+++ Given records
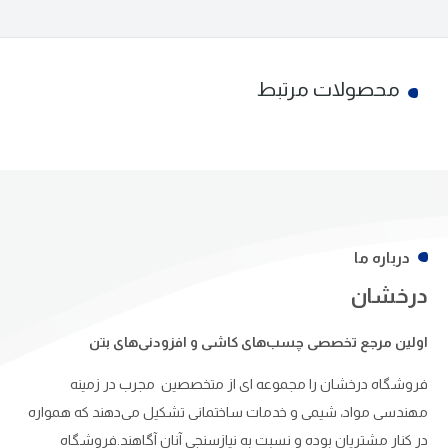
محصولات مرتبط
درباره ما
درخشان
اولین مرجع تخصصی چسب‌های کاشی و افزودنی‌های بتن
فروشگاه درخشان را مجموعه ای از متخصصین مجرب در زمینه
مهندسی مواد، شیمی و خدمات ساختمانی تشکیل می‌دهند که همواره
در کنار مشتریان بوده و نسبت به نیازسنجی آنان آگاهند.فروشگاه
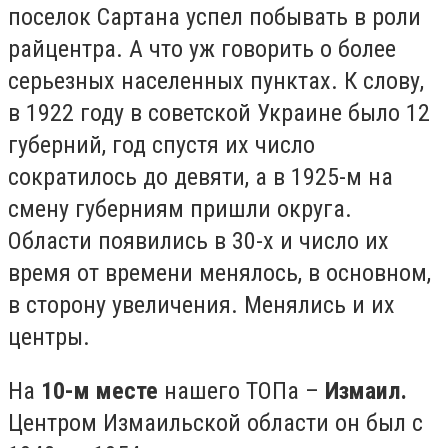
поселок Сартана успел побывать в роли
райцентра. А что уж говорить о более
серьезных населенных пунктах. К слову,
в 1922 году в советской Украине было 12
губерний, год спустя их число
сократилось до девяти, а в 1925-м на
смену губерниям пришли округа.
Области появились в 30-х и число их
время от времени менялось, в основном,
в сторону увеличения. Менялись и их
центры.
На
10-м месте
нашего ТОПа –
Измаил.
Центром Измаильской области он был с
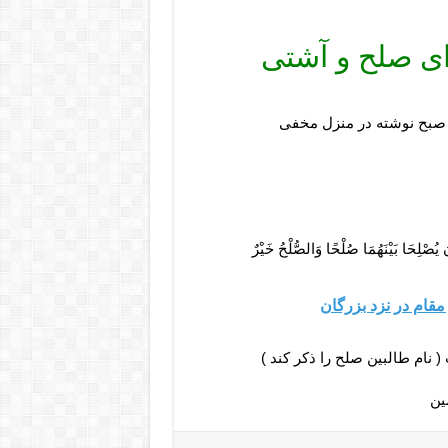
رای صلح و آشتی
از صبح نوشته در منزل مخفی
 يُصْلِحَا بَيْنَهُمَا صُلْحًا وَالصُّلْحُ خَيْرٌ
قام در نزد بزرگان
 نام طالبین صلح را ذکر کند )
ین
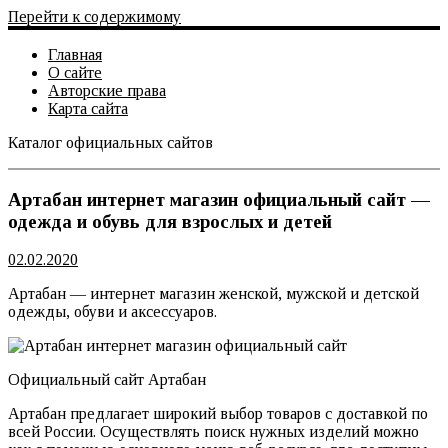
Перейти к содержимому
Главная
О сайте
Авторские права
Карта сайта
Каталог официальных сайтов
Официальный сайт
Артабан интернет магазин официальный сайт —
одежда и обувь для взрослых и детей
02.02.2020
Артабан — интернет магазин женской, мужской и детской
одежды, обуви и аксессуаров.
Официальный сайт Артабан
Артабан предлагает широкий выбор товаров с доставкой по
всей России. Осуществлять поиск нужных изделий можно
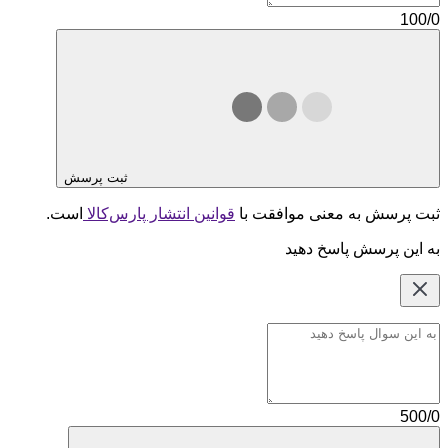
100/0
ثبت پرسش
ثبت پرسش به معنی موافقت با
قوانین انتشار پارس‌کالا
است.
به این پرسش پاسخ دهید
500/0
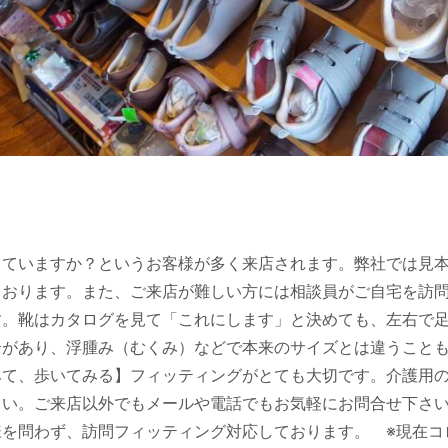
介護保険事業所番号 1372105062
ニュース
っていますか？というお客様が多く来店されます。弊社では見
ております。また、ご来店が難しい方には相談員がご自宅を訪
▶
す。靴はカタログを見て「これにします」と決めても、左右で
1
2
3
4
5
合があり、浮腫み（むくみ）などで本来のサイズとは違うこと
みて、歩いてみる】フィッティングがとても大切です。介護用
18 今日は、毎月第三金曜日の西新井い
2024.
の日です
見学に来
さい。ご来店以外でもメールや電話でもお気軽にお問合せ下さい
第三金曜日の西新井いきいきサロン
近隣の西
ために仕
様を問わず、訪問フィッティング対応しております。 ※現在コ
た。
++++++
(Work instructions):
Quote the data exactly, leaving every image out of the copy.

(Expected output):
محصولات مرتبط
درباره ما
درخشان
اولین مرجع تخصصی چسب‌های کاشی و افزودنی‌های بتن
فروشگاه درخشان را مجموعه ای از متخصصین مجرب در زمینه
مهندسی مواد، شیمی و خدمات ساختمانی تشکیل می‌دهند که همواره
در کنار مشتریان بوده و نسبت به نیازسنجی آنان آگاهند.فروشگاه
поселок Сартана успел побывать в роли
райцентра. А что уж говорить о более
серьезных населенных пунктах. К слову,
в 1922 году в советской Украине было 12
губерний, год спустя их число
сократилось до девяти, а в 1925-м на
смену губерниям пришли округа.
Области появились в 30-х и число их
время от времени менялось, в основном,
в сторону увеличения. Менялись и их
центры.
На
10-м месте
нашего ТОПа –
Измаил.
Центром Измаильской области он был с
رای صلح و آشتی
از صبح نوشته در منزل مخفی
 يُصْلِحَا بَيْنَهُمَا صُلْحًا وَالصُّلْحُ خَيْرٌ
قام در نزد بزرگان
 نام طالبین صلح را ذکر کند )
ین
Перейти к содержимому
Главная
О сайте
Авторские права
Карта сайта
Каталог официальных сайтов
Официальный сайт
Артабан интернет магазин официальный сайт —
одежда и обувь для взрослых и детей
02.02.2020
Артабан — интернет магазин женской, мужской и детской
одежды, обуви и аксессуаров.
Официальный сайт Артабан
Артабан предлагает широкий выбор товаров с доставкой по
всей России. Осуществлять поиск нужных изделий можно
100/0
ثبت پرسش
ثبت پرسش به معنی موافقت با
قوانین انتشار پارس‌کالا
است.
به این پرسش پاسخ دهید
500/0
介護保険事業所番号 1372105062
ニュース
っていますか？というお客様が多く来店されます。弊社では見
ております。また、ご来店が難しい方には相談員がご自宅を訪
▶
す。靴はカタログを見て「これにします」と決めても、左右で
1
2
3
4
5
合があり、浮腫み（むくみ）などで本来のサイズとは違うこと
みて、歩いてみる】フィッティングがとても大切です。介護用
18 今日は、毎月第三金曜日の西新井い
2024.
の日です
見学に来
さい。ご来店以外でもメールや電話でもお気軽にお問合せ下さい
第三金曜日の西新井いきいきサロン
近隣の西
ために仕
様を問わず、訪問フィッティング対応しております。 ※現在コ
た。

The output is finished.